Quedamos todos de acuerdo en estrenarla el domingo próximo, en el parque. Ese fin de semana llovió, así que tuvimos que esperar hasta el próximo fin de semana. Alguien sugirió que jugáramos un picado en la Bonorino, pero nos pareció un sacrilegio. No, la estrenaríamos en el parque Chacabuco, sobre el césped verde, como en las canchas de verdad.
Y llegó el domingo esperado, y le pedimos prestado al papá de Ernesto el bolso de cuerina que usaba para llevar su ropa de trabajo, y nos encaminamos al parque. Entonces, el que llevaba el bolso lo pateaba, saboreando por anticipado el placer de un partido con una pelota de verdad.

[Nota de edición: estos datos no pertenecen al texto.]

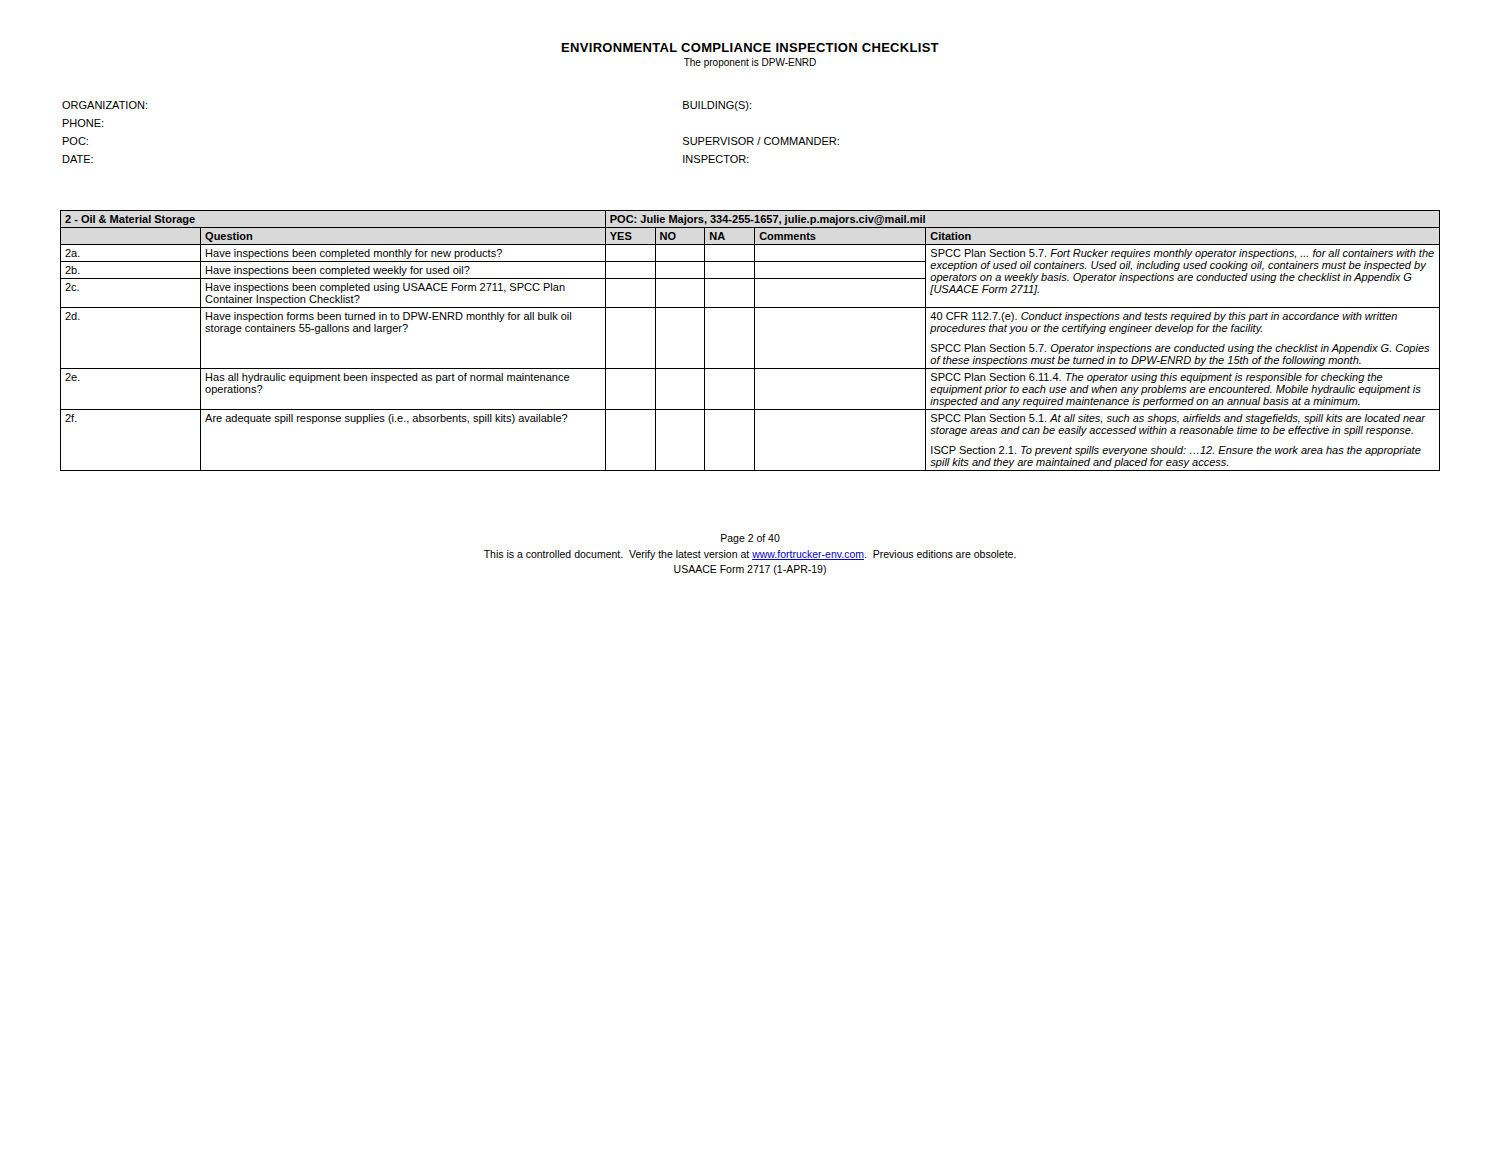ENVIRONMENTAL COMPLIANCE INSPECTION CHECKLIST
The proponent is DPW-ENRD
| ORGANIZATION: | BUILDING(S): |
| PHONE: | |
| POC: | SUPERVISOR / COMMANDER: |
| DATE: | INSPECTOR: |
| 2 - Oil & Material Storage | POC: Julie Majors, 334-255-1657, julie.p.majors.civ@mail.mil |
| | Question | YES | NO | NA | Comments | Citation |
| 2a. | Have inspections been completed monthly for new products? | | | | | SPCC Plan Section 5.7. Fort Rucker requires monthly operator inspections, ... for all containers with the exception of used oil containers. Used oil, including used cooking oil, containers must be inspected by operators on a weekly basis. Operator inspections are conducted using the checklist in Appendix G [USAACE Form 2711]. |
| 2b. | Have inspections been completed weekly for used oil? | | | | |
| 2c. | Have inspections been completed using USAACE Form 2711, SPCC Plan Container Inspection Checklist? | | | | |
| 2d. | Have inspection forms been turned in to DPW-ENRD monthly for all bulk oil storage containers 55-gallons and larger? | | | | | 40 CFR 112.7.(e). Conduct inspections and tests required by this part in accordance with written procedures that you or the certifying engineer develop for the facility. SPCC Plan Section 5.7. Operator inspections are conducted using the checklist in Appendix G. Copies of these inspections must be turned in to DPW-ENRD by the 15th of the following month. |
| 2e. | Has all hydraulic equipment been inspected as part of normal maintenance operations? | | | | | SPCC Plan Section 6.11.4. The operator using this equipment is responsible for checking the equipment prior to each use and when any problems are encountered. Mobile hydraulic equipment is inspected and any required maintenance is performed on an annual basis at a minimum. |
| 2f. | Are adequate spill response supplies (i.e., absorbents, spill kits) available? | | | | | SPCC Plan Section 5.1. At all sites, such as shops, airfields and stagefields, spill kits are located near storage areas and can be easily accessed within a reasonable time to be effective in spill response. ISCP Section 2.1. To prevent spills everyone should: …12. Ensure the work area has the appropriate spill kits and they are maintained and placed for easy access. |
Page 2 of 40
This is a controlled document. Verify the latest version at www.fortrucker-env.com. Previous editions are obsolete.
USAACE Form 2717 (1-APR-19)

Cuando llegamos al parque, estaba lleno. Solo quedaba vacío un pequeño espacio, en una esquina que daba a Avenida del Trabajo. No nos importó. Con un trozo de rama delineamos la cancha, y con ropa que no usaríamos en el partido hicimos los arcos. Después sorteamos los equipos, y los nombres y empezó el partido.
Era con una pelota de cuero, una de verdad: el corazón no nos cabía en el pecho. Naturalmente los equipos eran Boca y River.
Sacó Boca y en un rápido avance una patada larga marcó un gol. Era un tiro alto para el arquero, que no consiguió atajarlo y la pelota siguió por el aire, sin detenerse y cayó en medio de la avenida, delante de un Falcon que venía a toda marcha. Pasó por debajo del automóvil.
Todos, con el corazón en la boca, esperábamos un milagro, cuando escuchamos el estallido. Una de las gomas de atrás le pasó por encima. Nos quedamos duros, inmóviles en nuestros lugares, sin poder articular palabra, ni grito, ni nada.
Allí estaba nuestro sueño, nuestra pelota, reventada en medio de la calle.
Se nos hizo un nudo en la garganta. Estábamos tan tristes que ni siquiera pudimos llorar.